Encodings.UTF32BE.IsValidData crashes

Marcus_Kuba · February 14, 2015, 3:21pm

We have a software that for example doesn’t recognize the "-Text-Delimiters while importing CSV to a database and simply imports them, resulting in Strings that begin and end with ". Also, the source-delimiter is “,” instead of “;”. So i began a more flexible CSV-to-CSV-Converter which changes field-delimiters and removes the text-delimiters from the fields (if a field-value has a field-delimiter in it, it is replaced so that the number of fields stays correct).
The problem is now, that I have to know the encoding of the input-file before I can analyze it, so I included Kem’s wonderful M_String-Modules and tried it the following way (this is the Method to load the source file and split it’s lines into an array for further analysis):

  Dim Quellfile As TextInputStream
  ReDim QuellZeilen(-1)
  Dim s As String
  If f <> NIL And f.Exists then
    Quellfile = TextInputStream.Open(f)
    s = Quellfile.ReadAll
    s = ReplaceLineEndings(ConvertEncoding(DefineEncoding(s,M_Encoding.ByAnalysis(s,false)),Encodings.UTF8),EndOfLine)
    QuellZeilen = Split(s,EndOfLine)
    Quellfile.Close
    MsgBox(Str(QuellZeilen.Ubound+1)+" Zeile(n) gelesen")
  else
    MsgBox("Fehler beim Lesen der Quelle")
  end if

This works with a CSS-File which I got from an iPhone-App and which has a BOM.
But the original file I got from our customer is from a windows-machine and has no BOM, and when I try to load that one, the app crashes.

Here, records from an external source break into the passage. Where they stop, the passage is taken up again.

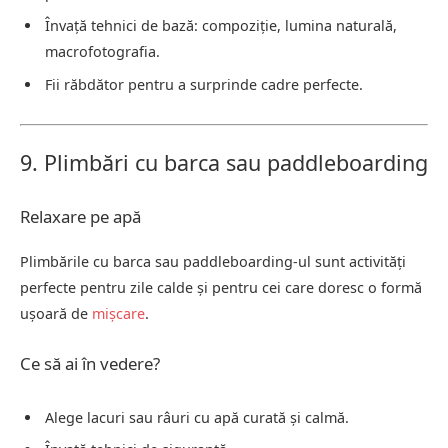
Învață tehnici de bază: compoziție, lumina naturală,
macrofotografia.
Fii răbdător pentru a surprinde cadre perfecte.
9. Plimbări cu barca sau paddleboarding
Relaxare pe apă
Plimbările cu barca sau paddleboarding-ul sunt activități
perfecte pentru zile calde și pentru cei care doresc o formă
ușoară de
mișcare
.
Ce să ai în vedere?
Alege lacuri sau râuri cu apă curată și calmă.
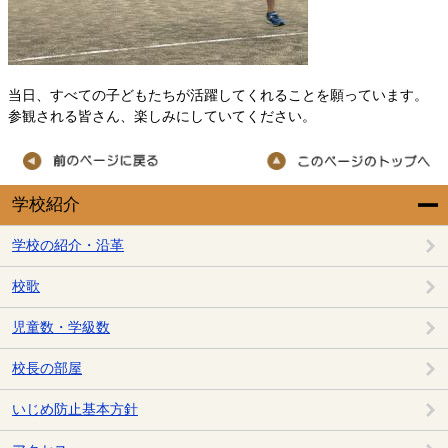
当日、すべての子どもたちが活躍してくれることを願っています。
参観される皆さん、楽しみにしていてください。
学校紹介
学校の紹介・沿革
校歌
児童数・学級数
校長の部屋
いじめ防止基本方針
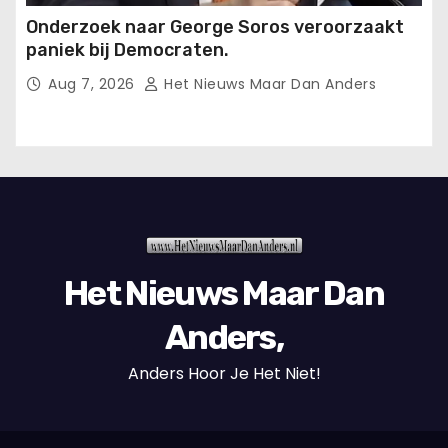
Onderzoek naar George Soros veroorzaakt
paniek bij Democraten.
Aug 7, 2026
Het Nieuws Maar Dan Anders
Het Nieuws Maar Dan
Anders,
Anders Hoor Je Het Niet!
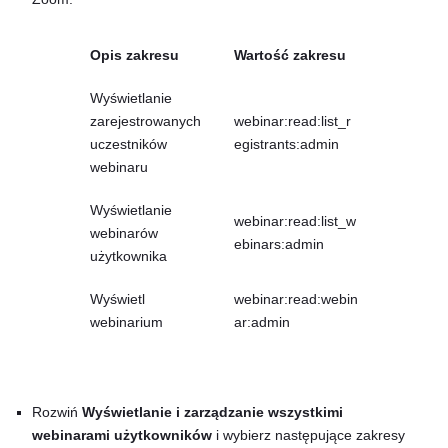
Opis zakresu
Wartość zakresu
Wyświetlanie
zarejestrowanych
webinar:read:list_r
uczestników
egistrants:admin
webinaru
Wyświetlanie
webinar:read:list_w
webinarów
ebinars:admin
użytkownika
Wyświetl
webinar:read:webin
webinarium
ar:admin
Rozwiń
Wyświetlanie i zarządzanie wszystkimi
webinarami użytkowników
i wybierz następujące zakresy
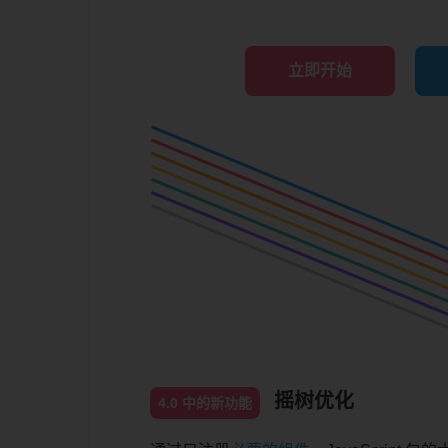
立即开始
摇树优化
4.0 中的新功能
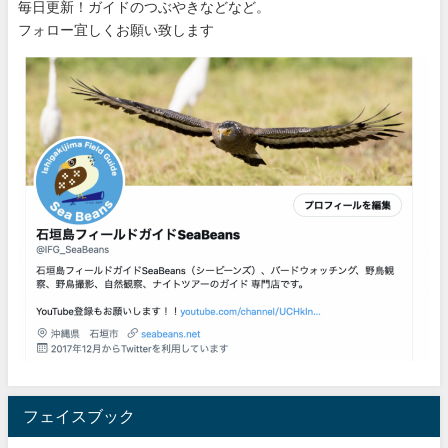
毎日更新！ガイドのつぶやきなどなど。
フォロー宜しくお願い致します
フェイスブック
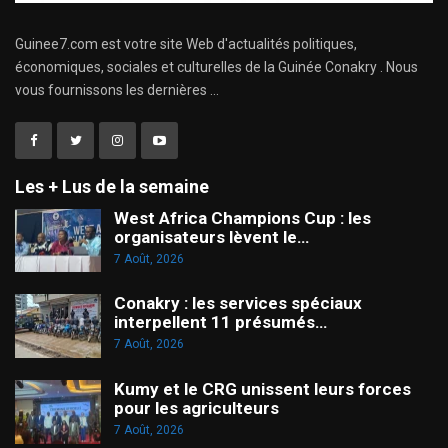
Guinee7.com est votre site Web d'actualités politiques,
économiques, sociales et culturelles de la Guinée Conakry . Nous
vous fournissons les dernières ...
Les + Lus de la semaine
West Africa Champions Cup : les
organisateurs lèvent le…
7 Août, 2026
Conakry : les services spéciaux
interpellent 11 présumés…
7 Août, 2026
Kumy et le CRG unissent leurs forces
pour les agriculteurs
7 Août, 2026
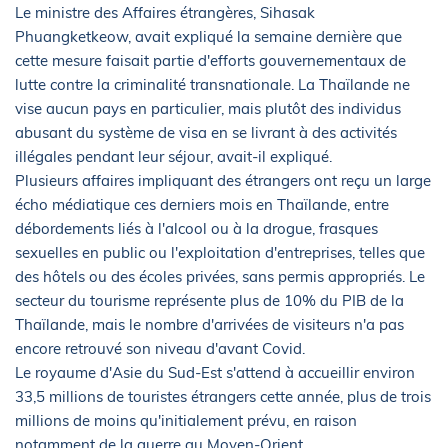
Le ministre des Affaires étrangères, Sihasak
Phuangketkeow, avait expliqué la semaine dernière que
cette mesure faisait partie d'efforts gouvernementaux de
lutte contre la criminalité transnationale. La Thaïlande ne
vise aucun pays en particulier, mais plutôt des individus
abusant du système de visa en se livrant à des activités
illégales pendant leur séjour, avait-il expliqué.
Plusieurs affaires impliquant des étrangers ont reçu un large
écho médiatique ces derniers mois en Thaïlande, entre
débordements liés à l'alcool ou à la drogue, frasques
sexuelles en public ou l'exploitation d'entreprises, telles que
des hôtels ou des écoles privées, sans permis appropriés. Le
secteur du tourisme représente plus de 10% du PIB de la
Thaïlande, mais le nombre d'arrivées de visiteurs n'a pas
encore retrouvé son niveau d'avant Covid.
Le royaume d'Asie du Sud-Est s'attend à accueillir environ
33,5 millions de touristes étrangers cette année, plus de trois
millions de moins qu'initialement prévu, en raison
notamment de la guerre au Moyen-Orient.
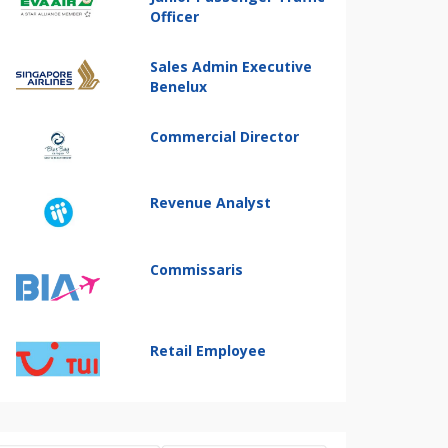
Officer
Sales Admin Executive
Benelux
Commercial Director
Revenue Analyst
Commissaris
Retail Employee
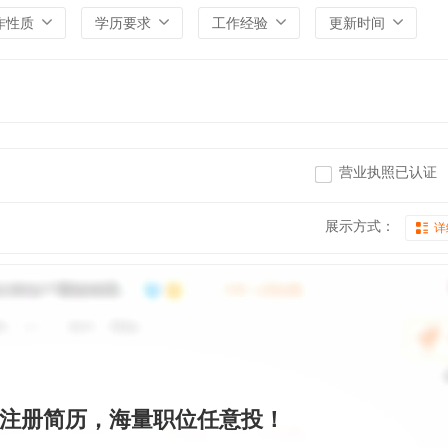
作性质
学历要求
工作经验
更新时间
营业执照已认证
展示方式：
详
注册简历，海量职位任意投！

I tracked it down in the debugger at the point where the ByAnalysis-Method calls “Encodings.UTF32BE.IsValidData(src)”.
I then inserted a block

    if Encodings.UTF32BE.IsValidData(s) then
      MsgBox "OK"
    else
      MsgBox "KO"
    end if

after the Quellfile.ReadAll and now it is crashing at the first “if…”-line. I tried it with different files but it seems the UTF32BE.IsValidData crashes on every single file that is not valid instead of just returning false. I’m developing unter Windows 7 Pro 64bit and I have tried with Xojo 2014 r2.1 and r3.2.

Joe_Ranieri · February 14, 2015, 3:31pm

Please file a bug report.

Marcus_Kuba · February 14, 2015, 4:23pm

#38189

As a workaround I have now changed the corresponding line in the ByAnalysis-Method so that the result is always false (at the moment I can not think of the possibility that I will ever get a UTF32BE-File to handle), but now the next problem arises:

ByAnalysis now returns UTF16BE as Encoding, which is definitely not the true and results in Japanese or Chinese output. In fact, it is DOS/ASCII, but Encodings.DOSLatin1.IsValidData(string) also returns true for UTF16LE… so what can I do?

Beatrix_Willius · February 14, 2015, 5:14pm

That’s one of the problems with checking the encoding. You only weed out the grossly wrong encodings. Either you allow the user to change the encoding or you first try ASCII before trying UTF16LE.